> Activity: Go over the records and copy every line with the string "MAKIADI".
Segment Start: Excerpted records
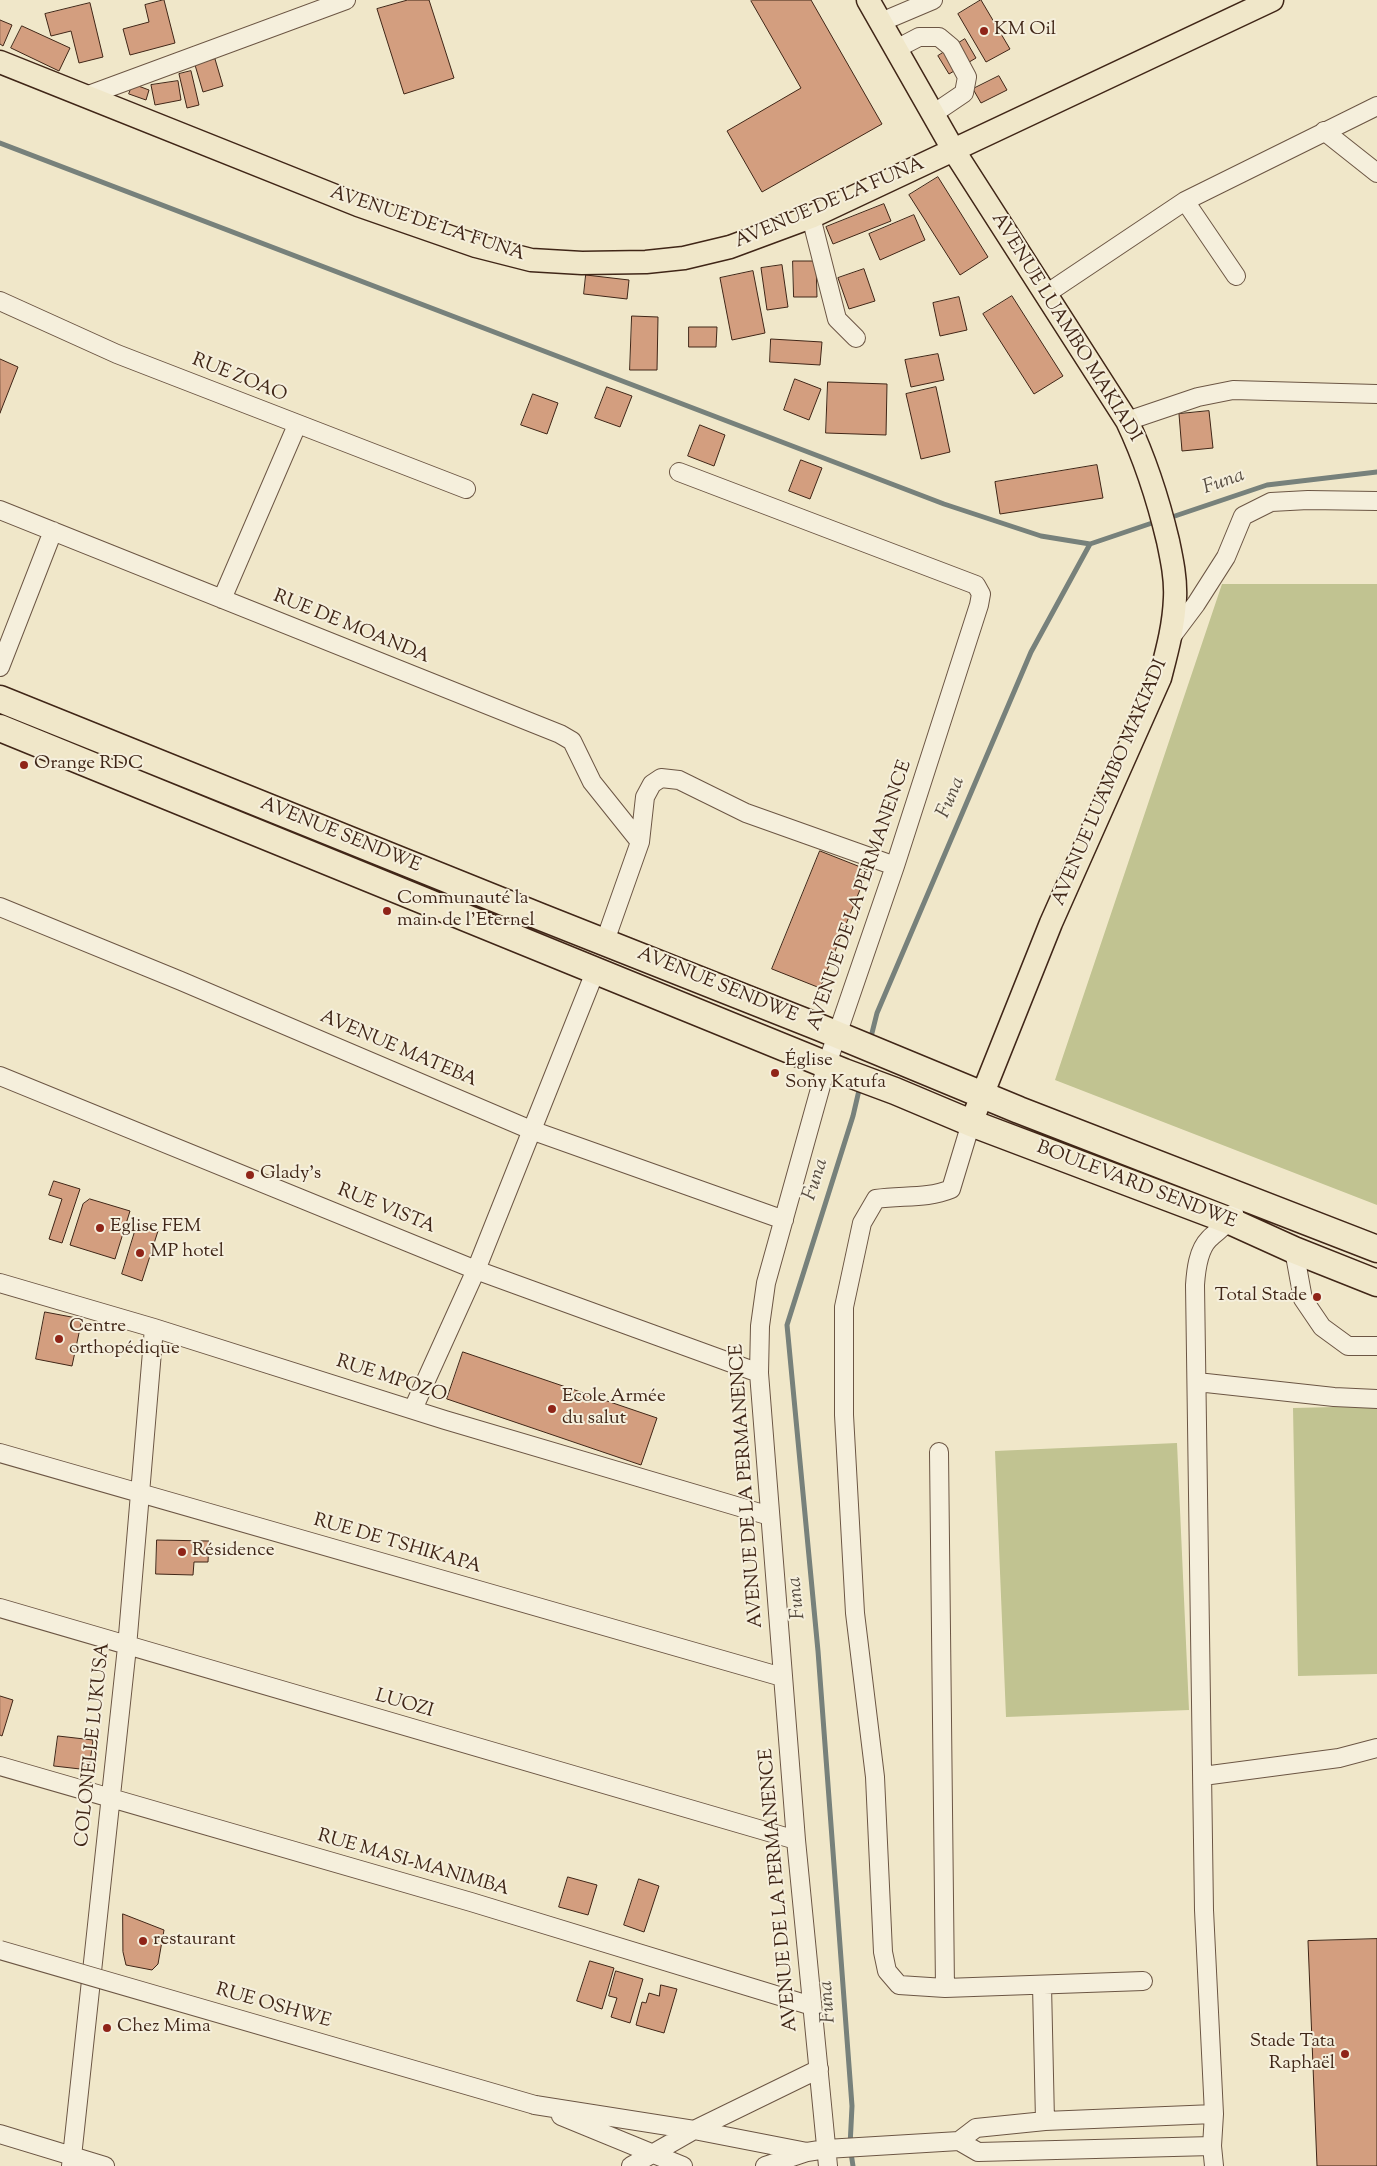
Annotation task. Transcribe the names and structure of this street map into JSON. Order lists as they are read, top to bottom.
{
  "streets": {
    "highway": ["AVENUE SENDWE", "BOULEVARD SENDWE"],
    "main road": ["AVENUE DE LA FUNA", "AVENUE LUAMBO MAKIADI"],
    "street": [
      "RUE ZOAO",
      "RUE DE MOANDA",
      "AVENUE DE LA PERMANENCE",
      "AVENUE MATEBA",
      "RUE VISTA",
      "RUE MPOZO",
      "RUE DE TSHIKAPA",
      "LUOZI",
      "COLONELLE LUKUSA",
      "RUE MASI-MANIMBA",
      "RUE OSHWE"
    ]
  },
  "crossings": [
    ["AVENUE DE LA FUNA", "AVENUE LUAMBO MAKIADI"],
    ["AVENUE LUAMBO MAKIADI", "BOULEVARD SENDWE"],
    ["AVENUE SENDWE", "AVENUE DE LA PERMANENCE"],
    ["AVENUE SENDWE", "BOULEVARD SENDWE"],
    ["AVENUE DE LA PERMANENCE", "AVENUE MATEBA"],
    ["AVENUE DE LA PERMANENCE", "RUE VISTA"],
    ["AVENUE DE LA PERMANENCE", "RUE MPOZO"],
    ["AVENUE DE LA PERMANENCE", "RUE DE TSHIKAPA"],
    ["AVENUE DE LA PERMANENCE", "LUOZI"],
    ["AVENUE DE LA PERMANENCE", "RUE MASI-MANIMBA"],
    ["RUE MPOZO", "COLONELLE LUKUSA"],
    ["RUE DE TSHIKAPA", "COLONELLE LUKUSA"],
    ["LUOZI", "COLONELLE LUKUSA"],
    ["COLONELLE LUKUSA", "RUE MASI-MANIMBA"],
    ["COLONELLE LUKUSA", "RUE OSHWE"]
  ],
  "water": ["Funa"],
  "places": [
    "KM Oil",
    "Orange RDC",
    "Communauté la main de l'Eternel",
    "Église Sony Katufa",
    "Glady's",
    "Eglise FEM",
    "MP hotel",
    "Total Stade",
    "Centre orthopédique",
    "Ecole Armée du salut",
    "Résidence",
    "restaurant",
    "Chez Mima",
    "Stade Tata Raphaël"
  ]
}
Segment End: Excerpted records
> The completed task:
    "main road": ["AVENUE DE LA FUNA", "AVENUE LUAMBO MAKIADI"],
    ["AVENUE DE LA FUNA", "AVENUE LUAMBO MAKIADI"],
    ["AVENUE LUAMBO MAKIADI", "BOULEVARD SENDWE"],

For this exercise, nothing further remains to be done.